WHAT THIS TASK INVOLVES: The lines from the start of the data through the line with "2.3.3 Total scores" are to be returned verbatim; all later lines are to be omitted.

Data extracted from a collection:
***

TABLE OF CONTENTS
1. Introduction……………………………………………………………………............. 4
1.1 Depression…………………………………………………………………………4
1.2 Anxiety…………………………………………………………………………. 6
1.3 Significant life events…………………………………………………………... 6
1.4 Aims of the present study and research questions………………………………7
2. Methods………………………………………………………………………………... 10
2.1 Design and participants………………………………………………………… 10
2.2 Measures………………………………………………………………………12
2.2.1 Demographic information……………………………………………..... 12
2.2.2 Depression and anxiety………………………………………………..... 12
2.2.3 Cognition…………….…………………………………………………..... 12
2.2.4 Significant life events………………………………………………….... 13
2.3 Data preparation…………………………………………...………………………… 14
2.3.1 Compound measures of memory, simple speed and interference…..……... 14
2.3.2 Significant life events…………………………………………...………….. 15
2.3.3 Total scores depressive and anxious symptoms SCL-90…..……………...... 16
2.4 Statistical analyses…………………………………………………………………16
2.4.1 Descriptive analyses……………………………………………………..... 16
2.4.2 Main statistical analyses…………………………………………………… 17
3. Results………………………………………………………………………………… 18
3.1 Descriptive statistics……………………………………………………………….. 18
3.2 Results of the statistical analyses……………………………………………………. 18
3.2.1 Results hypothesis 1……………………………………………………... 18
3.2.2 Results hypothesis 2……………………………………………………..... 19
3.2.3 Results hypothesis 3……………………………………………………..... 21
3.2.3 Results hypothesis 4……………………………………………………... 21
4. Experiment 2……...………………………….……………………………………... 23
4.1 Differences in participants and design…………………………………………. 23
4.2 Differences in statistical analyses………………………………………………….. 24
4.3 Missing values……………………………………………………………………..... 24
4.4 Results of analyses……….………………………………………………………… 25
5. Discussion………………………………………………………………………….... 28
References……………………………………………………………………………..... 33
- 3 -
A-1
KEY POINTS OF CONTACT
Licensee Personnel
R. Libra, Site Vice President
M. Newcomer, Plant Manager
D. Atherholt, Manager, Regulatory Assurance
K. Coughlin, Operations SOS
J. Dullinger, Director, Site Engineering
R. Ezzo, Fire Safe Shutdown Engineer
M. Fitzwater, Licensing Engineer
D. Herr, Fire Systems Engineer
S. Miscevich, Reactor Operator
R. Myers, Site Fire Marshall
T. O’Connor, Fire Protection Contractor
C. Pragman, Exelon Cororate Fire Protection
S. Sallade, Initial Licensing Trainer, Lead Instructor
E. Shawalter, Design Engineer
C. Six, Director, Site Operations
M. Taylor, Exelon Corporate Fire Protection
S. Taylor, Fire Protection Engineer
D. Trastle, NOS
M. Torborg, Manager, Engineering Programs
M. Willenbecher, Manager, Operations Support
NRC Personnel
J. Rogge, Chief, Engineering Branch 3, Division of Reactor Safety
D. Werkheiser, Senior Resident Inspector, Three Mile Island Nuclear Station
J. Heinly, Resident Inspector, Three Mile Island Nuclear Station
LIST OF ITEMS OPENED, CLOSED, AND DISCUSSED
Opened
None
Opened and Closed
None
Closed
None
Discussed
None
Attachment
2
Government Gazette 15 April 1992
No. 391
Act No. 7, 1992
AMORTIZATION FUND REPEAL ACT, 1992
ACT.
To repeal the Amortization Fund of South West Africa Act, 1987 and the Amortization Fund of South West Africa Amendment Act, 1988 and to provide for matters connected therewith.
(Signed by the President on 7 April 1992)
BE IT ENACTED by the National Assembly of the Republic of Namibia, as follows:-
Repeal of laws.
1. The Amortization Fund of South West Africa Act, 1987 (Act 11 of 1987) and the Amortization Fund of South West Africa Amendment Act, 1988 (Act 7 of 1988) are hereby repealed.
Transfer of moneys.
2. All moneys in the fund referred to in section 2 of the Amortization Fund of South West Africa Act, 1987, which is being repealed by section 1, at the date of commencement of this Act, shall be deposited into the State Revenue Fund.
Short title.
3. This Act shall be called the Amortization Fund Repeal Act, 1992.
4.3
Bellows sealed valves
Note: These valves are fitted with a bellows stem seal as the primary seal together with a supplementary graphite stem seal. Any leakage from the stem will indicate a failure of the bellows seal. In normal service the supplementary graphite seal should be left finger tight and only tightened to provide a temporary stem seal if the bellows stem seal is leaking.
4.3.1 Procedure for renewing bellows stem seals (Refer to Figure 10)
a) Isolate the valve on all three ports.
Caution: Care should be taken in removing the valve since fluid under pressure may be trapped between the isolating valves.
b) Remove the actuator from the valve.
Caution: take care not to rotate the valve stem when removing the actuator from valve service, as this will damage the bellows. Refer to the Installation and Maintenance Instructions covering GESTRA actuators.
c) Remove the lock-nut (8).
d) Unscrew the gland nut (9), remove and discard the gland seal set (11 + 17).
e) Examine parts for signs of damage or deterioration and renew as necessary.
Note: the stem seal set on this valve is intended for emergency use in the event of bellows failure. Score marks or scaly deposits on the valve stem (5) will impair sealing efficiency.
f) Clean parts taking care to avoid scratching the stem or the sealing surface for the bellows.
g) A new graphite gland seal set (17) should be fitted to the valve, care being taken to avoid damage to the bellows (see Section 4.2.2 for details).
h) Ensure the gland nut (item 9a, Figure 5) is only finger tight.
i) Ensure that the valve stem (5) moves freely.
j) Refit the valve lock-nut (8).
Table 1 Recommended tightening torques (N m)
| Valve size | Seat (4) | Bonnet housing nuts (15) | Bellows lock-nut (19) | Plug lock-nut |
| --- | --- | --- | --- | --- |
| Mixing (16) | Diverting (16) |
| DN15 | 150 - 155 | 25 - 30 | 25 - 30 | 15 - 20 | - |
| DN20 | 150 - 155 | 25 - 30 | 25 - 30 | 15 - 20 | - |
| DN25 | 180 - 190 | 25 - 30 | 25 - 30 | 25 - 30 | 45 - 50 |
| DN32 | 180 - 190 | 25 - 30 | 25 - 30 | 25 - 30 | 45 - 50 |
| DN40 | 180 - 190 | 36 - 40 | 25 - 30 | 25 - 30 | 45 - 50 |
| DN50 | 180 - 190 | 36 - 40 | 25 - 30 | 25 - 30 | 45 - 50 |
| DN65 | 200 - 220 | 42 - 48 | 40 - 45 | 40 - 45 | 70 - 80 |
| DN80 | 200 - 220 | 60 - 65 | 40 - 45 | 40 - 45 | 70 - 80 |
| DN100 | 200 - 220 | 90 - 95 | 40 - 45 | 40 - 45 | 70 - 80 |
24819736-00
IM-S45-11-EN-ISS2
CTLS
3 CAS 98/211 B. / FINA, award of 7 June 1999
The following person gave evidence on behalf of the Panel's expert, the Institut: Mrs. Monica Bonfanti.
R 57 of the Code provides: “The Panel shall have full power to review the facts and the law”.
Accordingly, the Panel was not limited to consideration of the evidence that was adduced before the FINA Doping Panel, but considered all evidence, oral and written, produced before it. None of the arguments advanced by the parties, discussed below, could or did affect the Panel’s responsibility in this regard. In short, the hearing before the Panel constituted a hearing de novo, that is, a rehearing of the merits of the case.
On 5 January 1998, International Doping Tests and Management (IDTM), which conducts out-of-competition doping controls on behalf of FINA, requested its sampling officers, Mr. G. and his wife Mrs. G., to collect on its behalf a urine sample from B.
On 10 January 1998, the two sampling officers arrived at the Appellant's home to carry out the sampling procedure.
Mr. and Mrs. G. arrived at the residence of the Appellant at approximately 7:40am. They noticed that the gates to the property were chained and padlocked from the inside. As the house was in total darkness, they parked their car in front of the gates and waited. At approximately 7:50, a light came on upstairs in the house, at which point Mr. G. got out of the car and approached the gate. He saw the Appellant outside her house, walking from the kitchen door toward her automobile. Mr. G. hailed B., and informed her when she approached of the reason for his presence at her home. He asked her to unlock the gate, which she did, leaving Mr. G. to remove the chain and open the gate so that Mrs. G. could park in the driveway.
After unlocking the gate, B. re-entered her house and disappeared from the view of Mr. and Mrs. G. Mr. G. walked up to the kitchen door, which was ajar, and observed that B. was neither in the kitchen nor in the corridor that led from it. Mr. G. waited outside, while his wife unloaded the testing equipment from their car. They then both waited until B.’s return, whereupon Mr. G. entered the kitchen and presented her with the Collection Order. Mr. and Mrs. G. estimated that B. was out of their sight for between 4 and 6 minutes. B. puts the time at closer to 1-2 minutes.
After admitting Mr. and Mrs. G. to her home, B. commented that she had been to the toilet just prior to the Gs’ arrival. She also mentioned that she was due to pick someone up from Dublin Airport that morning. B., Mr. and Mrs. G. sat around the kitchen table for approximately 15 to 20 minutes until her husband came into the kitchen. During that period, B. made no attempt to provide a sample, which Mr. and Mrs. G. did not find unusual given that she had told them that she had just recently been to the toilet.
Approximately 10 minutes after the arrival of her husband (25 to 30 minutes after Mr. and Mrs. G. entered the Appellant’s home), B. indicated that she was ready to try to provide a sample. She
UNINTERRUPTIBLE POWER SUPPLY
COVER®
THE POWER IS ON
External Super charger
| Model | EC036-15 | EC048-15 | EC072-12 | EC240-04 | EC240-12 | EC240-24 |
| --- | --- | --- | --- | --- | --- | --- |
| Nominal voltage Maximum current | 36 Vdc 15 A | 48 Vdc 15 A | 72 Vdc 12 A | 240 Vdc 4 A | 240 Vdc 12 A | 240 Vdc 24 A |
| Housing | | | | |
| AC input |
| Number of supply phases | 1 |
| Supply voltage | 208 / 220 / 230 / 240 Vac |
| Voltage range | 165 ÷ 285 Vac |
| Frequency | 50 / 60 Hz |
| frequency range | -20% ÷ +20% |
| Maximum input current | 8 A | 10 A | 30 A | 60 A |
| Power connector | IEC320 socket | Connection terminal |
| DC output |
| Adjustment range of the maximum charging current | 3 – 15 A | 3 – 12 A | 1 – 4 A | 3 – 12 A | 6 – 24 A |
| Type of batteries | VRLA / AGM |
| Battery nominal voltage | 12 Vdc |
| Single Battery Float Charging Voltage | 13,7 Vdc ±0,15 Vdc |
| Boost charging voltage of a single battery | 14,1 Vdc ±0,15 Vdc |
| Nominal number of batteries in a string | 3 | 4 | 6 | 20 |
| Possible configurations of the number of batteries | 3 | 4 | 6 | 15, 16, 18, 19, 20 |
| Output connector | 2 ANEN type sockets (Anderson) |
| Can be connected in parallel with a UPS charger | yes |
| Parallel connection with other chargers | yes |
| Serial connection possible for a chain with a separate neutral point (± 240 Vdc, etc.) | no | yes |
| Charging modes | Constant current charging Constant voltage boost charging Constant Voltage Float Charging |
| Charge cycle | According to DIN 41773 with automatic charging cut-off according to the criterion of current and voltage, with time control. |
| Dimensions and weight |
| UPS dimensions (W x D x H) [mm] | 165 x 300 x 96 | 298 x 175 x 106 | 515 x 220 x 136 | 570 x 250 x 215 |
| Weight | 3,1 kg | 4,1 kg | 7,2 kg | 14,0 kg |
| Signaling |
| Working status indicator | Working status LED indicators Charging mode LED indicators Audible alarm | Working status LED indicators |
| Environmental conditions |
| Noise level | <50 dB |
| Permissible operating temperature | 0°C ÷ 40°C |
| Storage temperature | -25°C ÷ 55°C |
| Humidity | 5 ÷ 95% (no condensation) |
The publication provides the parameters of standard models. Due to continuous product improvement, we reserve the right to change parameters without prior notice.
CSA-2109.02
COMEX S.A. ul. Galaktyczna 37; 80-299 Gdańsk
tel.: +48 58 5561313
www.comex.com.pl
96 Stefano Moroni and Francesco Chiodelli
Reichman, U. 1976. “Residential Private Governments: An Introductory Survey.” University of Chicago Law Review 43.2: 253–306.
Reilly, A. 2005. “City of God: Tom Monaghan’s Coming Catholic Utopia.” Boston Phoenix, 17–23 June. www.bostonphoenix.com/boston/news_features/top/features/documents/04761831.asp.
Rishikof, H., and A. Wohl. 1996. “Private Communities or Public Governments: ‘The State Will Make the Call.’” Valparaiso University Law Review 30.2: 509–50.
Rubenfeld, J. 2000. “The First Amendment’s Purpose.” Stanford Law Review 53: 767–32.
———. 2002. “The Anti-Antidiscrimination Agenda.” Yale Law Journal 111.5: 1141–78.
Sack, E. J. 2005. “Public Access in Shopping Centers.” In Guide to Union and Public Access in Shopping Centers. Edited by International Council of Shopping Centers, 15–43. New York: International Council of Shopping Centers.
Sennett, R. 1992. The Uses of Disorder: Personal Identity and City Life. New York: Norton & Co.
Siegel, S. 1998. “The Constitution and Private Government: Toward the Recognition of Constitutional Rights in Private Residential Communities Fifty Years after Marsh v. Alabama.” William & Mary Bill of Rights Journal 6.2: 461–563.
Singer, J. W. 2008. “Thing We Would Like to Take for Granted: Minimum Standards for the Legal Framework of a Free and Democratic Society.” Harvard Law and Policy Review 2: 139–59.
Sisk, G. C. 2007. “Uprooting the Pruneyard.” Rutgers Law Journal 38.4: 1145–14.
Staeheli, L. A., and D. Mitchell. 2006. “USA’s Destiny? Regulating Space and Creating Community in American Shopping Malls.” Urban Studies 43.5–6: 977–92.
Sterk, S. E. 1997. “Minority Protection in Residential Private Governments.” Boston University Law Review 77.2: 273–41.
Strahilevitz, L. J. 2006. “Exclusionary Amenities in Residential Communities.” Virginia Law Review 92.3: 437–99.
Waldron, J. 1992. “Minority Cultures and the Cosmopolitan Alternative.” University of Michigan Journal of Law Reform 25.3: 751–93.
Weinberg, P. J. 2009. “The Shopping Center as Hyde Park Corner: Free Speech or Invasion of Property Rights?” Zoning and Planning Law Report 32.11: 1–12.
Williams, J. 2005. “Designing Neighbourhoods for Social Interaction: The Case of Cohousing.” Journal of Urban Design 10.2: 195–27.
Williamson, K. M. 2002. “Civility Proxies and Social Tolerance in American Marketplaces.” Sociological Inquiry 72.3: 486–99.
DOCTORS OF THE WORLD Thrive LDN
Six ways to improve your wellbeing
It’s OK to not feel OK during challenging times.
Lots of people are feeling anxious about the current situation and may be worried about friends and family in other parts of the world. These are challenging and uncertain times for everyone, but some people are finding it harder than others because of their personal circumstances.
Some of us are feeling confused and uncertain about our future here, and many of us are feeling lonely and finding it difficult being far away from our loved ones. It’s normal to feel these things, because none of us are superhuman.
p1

***

ANSWER SPACE:
TABLE OF CONTENTS
1. Introduction……………………………………………………………………............. 4
1.1 Depression…………………………………………………………………………4
1.2 Anxiety…………………………………………………………………………. 6
1.3 Significant life events…………………………………………………………... 6
1.4 Aims of the present study and research questions………………………………7
2. Methods………………………………………………………………………………... 10
2.1 Design and participants………………………………………………………… 10
2.2 Measures………………………………………………………………………12
2.2.1 Demographic information……………………………………………..... 12
2.2.2 Depression and anxiety………………………………………………..... 12
2.2.3 Cognition…………….…………………………………………………..... 12
2.2.4 Significant life events………………………………………………….... 13
2.3 Data preparation…………………………………………...………………………… 14
2.3.1 Compound measures of memory, simple speed and interference…..……... 14
2.3.2 Significant life events…………………………………………...………….. 15
2.3.3 Total scores depressive and anxious symptoms SCL-90…..……………...... 16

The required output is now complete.